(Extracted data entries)
·····

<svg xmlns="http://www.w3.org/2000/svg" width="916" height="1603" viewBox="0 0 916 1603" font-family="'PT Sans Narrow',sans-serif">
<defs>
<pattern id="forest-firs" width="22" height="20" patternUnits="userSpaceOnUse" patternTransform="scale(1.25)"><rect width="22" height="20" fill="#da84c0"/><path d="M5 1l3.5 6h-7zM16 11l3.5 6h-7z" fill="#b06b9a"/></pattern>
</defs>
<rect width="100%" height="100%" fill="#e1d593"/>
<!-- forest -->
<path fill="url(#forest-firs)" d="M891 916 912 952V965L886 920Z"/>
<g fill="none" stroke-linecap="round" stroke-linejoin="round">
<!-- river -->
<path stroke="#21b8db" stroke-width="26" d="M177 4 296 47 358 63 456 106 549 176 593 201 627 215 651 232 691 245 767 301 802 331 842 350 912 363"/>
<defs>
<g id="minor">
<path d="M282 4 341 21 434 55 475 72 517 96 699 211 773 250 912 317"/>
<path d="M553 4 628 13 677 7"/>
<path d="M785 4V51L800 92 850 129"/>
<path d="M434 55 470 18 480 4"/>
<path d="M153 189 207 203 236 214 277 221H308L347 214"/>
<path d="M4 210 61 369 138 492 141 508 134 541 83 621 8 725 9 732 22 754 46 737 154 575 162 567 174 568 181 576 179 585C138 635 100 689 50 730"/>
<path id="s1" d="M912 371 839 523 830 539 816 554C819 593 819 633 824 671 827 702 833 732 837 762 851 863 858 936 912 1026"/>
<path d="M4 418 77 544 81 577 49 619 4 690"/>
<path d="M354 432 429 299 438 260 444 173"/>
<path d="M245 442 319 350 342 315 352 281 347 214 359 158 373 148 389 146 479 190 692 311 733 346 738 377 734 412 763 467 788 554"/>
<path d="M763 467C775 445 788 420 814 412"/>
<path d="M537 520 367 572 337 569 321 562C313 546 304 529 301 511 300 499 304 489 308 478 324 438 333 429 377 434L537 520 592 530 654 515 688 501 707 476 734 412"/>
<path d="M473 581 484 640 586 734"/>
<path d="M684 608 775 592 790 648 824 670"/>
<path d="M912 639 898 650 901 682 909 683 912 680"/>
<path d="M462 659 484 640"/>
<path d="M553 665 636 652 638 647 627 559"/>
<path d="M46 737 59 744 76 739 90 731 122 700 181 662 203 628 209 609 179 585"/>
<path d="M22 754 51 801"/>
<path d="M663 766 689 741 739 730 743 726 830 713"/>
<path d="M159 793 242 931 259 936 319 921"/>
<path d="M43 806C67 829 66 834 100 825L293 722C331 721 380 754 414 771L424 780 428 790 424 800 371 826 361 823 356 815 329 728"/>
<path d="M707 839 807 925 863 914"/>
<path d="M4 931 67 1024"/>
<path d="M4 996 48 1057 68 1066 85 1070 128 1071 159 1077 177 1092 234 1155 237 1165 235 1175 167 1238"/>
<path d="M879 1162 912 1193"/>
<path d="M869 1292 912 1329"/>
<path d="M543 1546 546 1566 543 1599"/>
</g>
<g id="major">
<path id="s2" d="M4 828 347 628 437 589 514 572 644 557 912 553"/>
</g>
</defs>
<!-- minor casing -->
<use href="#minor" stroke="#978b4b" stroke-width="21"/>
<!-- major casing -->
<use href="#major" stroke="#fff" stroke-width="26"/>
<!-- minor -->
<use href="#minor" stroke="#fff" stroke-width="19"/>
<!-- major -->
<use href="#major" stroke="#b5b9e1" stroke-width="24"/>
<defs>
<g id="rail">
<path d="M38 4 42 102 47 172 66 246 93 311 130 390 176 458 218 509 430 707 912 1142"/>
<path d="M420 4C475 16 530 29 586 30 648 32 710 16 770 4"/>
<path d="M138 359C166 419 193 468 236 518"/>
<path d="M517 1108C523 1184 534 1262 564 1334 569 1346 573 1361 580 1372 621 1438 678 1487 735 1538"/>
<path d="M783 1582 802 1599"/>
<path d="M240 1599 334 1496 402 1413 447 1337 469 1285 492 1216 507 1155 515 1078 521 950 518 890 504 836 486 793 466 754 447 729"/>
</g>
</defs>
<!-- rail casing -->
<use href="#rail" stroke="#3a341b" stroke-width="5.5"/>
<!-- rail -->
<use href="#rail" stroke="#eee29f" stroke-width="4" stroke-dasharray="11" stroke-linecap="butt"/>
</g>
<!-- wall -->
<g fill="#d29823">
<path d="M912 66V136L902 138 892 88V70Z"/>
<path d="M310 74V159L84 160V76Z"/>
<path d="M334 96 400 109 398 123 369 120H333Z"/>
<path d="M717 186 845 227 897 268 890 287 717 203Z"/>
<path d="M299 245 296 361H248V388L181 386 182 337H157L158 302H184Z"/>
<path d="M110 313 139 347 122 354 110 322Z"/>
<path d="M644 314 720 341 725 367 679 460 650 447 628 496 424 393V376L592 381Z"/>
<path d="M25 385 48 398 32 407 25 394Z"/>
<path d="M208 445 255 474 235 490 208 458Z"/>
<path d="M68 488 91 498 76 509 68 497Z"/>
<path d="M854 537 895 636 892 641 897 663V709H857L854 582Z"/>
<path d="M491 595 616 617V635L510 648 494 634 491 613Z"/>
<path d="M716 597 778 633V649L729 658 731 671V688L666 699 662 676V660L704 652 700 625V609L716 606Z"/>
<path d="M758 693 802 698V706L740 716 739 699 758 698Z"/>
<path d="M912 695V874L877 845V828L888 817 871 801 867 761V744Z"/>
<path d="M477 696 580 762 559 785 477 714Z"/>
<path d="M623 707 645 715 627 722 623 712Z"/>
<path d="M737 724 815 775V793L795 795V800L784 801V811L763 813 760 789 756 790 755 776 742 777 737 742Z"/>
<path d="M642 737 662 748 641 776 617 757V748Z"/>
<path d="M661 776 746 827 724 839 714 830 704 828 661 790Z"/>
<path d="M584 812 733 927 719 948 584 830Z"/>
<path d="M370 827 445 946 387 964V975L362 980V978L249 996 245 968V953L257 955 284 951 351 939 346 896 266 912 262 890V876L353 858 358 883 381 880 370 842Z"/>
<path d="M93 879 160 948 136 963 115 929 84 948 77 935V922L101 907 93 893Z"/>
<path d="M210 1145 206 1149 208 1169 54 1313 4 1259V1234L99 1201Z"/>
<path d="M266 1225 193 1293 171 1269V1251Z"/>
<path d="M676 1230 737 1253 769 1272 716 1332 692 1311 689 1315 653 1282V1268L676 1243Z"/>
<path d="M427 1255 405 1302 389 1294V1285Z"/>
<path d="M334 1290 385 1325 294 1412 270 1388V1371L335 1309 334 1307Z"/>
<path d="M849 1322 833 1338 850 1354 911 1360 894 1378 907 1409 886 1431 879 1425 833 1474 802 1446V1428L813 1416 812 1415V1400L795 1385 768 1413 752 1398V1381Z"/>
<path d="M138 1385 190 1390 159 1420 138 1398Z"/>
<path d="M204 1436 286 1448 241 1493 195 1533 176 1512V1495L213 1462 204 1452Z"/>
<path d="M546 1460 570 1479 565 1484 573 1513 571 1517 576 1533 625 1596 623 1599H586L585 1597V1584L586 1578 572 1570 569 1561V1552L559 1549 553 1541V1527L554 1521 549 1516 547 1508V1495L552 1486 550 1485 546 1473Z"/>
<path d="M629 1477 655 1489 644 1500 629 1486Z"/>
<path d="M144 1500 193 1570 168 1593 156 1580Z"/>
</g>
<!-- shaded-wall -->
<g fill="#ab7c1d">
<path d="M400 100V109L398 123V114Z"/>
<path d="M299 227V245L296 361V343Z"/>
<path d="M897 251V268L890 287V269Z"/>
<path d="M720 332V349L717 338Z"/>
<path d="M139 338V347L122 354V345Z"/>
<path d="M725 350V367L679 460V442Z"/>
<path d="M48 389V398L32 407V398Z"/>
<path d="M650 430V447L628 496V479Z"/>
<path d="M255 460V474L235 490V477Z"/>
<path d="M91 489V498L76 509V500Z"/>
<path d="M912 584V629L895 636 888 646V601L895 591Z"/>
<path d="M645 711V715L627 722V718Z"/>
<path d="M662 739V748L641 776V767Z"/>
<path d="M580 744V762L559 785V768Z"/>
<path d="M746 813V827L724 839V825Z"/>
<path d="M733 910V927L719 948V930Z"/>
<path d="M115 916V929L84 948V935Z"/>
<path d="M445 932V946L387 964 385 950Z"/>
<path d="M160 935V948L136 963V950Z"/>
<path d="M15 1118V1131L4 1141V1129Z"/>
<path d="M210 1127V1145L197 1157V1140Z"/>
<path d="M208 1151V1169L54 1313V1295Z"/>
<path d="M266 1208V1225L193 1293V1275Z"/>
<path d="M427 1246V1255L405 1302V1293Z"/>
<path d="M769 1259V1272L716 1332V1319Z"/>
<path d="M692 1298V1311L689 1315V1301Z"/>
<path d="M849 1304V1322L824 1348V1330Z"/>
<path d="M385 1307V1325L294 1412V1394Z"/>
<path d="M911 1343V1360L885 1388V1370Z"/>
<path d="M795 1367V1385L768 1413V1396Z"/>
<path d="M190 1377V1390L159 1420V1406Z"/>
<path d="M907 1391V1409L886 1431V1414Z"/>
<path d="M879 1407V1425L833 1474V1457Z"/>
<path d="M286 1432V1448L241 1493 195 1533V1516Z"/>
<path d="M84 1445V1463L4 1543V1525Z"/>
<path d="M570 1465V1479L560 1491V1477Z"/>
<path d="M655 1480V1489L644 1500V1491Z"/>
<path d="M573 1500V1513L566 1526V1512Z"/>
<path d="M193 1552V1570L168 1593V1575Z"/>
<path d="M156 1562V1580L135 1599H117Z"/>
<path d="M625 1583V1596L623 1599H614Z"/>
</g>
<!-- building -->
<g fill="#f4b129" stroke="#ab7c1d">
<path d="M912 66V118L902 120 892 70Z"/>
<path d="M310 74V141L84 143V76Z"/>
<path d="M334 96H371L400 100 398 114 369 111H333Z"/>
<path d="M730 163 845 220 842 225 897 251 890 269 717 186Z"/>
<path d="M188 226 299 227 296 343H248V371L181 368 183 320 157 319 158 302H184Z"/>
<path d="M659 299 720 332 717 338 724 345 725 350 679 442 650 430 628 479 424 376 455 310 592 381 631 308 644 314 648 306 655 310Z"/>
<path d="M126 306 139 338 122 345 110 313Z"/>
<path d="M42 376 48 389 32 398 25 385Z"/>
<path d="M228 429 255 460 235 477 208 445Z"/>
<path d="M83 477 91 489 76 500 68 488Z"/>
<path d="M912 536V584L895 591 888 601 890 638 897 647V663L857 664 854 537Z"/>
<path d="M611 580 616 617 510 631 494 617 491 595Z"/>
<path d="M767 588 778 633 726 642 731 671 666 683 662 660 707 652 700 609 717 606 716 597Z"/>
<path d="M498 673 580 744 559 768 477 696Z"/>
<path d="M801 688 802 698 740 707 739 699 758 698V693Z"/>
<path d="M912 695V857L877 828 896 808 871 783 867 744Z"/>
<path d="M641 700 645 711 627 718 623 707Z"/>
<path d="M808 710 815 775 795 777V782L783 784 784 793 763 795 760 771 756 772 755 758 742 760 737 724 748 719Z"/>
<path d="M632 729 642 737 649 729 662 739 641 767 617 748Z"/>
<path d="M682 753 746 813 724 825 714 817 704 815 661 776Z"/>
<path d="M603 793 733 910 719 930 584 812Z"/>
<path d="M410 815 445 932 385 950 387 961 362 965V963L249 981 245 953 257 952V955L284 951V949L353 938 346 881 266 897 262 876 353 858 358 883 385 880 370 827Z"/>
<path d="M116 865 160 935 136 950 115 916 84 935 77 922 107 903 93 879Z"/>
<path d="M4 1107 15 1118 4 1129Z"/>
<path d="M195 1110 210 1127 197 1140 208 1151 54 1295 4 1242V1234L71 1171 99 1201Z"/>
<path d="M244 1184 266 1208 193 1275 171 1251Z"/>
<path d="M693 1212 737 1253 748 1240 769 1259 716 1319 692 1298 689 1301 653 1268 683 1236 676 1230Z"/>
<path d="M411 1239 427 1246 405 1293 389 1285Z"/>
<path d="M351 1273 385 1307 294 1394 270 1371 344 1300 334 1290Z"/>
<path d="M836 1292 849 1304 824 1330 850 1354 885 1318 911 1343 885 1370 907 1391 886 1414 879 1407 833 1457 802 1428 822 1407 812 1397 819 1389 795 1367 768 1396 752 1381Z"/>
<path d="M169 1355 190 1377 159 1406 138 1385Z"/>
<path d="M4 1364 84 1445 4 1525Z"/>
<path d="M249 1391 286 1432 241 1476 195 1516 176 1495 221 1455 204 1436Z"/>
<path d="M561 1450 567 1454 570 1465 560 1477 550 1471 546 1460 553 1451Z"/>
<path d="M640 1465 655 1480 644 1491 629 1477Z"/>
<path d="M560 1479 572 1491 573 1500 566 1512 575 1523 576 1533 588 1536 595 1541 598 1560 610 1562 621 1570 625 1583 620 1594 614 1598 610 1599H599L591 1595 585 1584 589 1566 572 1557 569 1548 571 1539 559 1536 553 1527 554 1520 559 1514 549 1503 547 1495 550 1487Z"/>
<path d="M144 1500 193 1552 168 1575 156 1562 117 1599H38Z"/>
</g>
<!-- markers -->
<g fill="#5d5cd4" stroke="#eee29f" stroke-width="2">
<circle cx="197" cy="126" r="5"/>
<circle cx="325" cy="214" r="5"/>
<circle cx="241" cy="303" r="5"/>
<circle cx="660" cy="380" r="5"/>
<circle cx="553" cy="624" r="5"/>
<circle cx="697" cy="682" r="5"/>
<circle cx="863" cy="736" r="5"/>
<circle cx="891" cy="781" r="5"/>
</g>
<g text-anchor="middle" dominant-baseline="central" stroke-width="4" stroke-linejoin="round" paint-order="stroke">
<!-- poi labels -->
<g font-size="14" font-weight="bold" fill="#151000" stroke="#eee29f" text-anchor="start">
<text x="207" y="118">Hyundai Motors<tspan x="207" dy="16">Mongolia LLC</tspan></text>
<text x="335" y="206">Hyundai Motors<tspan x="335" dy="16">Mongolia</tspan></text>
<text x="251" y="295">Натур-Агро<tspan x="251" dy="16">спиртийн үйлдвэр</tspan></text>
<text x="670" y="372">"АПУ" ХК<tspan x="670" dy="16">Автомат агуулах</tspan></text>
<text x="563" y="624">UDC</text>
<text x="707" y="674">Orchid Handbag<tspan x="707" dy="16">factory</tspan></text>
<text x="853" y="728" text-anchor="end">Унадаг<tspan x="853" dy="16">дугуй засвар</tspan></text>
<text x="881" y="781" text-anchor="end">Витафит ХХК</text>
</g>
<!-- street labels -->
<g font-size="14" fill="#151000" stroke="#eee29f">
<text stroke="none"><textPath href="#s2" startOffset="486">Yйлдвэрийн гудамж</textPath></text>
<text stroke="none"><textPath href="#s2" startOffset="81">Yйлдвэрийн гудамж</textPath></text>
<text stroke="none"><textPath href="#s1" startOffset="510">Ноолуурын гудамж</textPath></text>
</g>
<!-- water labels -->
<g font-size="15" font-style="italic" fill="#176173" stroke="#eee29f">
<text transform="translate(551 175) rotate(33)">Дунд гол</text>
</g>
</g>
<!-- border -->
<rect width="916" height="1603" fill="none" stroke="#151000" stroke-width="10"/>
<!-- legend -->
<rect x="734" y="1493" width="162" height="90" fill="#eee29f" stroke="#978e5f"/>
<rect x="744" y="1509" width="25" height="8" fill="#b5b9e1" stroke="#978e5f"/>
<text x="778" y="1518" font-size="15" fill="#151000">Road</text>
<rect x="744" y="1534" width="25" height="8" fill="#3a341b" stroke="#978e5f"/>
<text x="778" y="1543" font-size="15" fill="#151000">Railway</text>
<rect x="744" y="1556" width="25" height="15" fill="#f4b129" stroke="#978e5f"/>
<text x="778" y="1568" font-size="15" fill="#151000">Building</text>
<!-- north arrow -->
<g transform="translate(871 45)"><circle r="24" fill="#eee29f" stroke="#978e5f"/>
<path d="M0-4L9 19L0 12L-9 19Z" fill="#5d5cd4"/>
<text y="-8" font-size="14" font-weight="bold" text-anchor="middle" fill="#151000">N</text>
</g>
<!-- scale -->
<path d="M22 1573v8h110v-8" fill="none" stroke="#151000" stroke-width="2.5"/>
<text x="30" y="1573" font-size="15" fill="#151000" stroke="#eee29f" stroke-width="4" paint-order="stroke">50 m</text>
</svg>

·····

Each line above that holds the string "weight" should be copied and shown.

<g font-size="14" font-weight="bold" fill="#151000" stroke="#eee29f" text-anchor="start">
<text y="-8" font-size="14" font-weight="bold" text-anchor="middle" fill="#151000">N</text>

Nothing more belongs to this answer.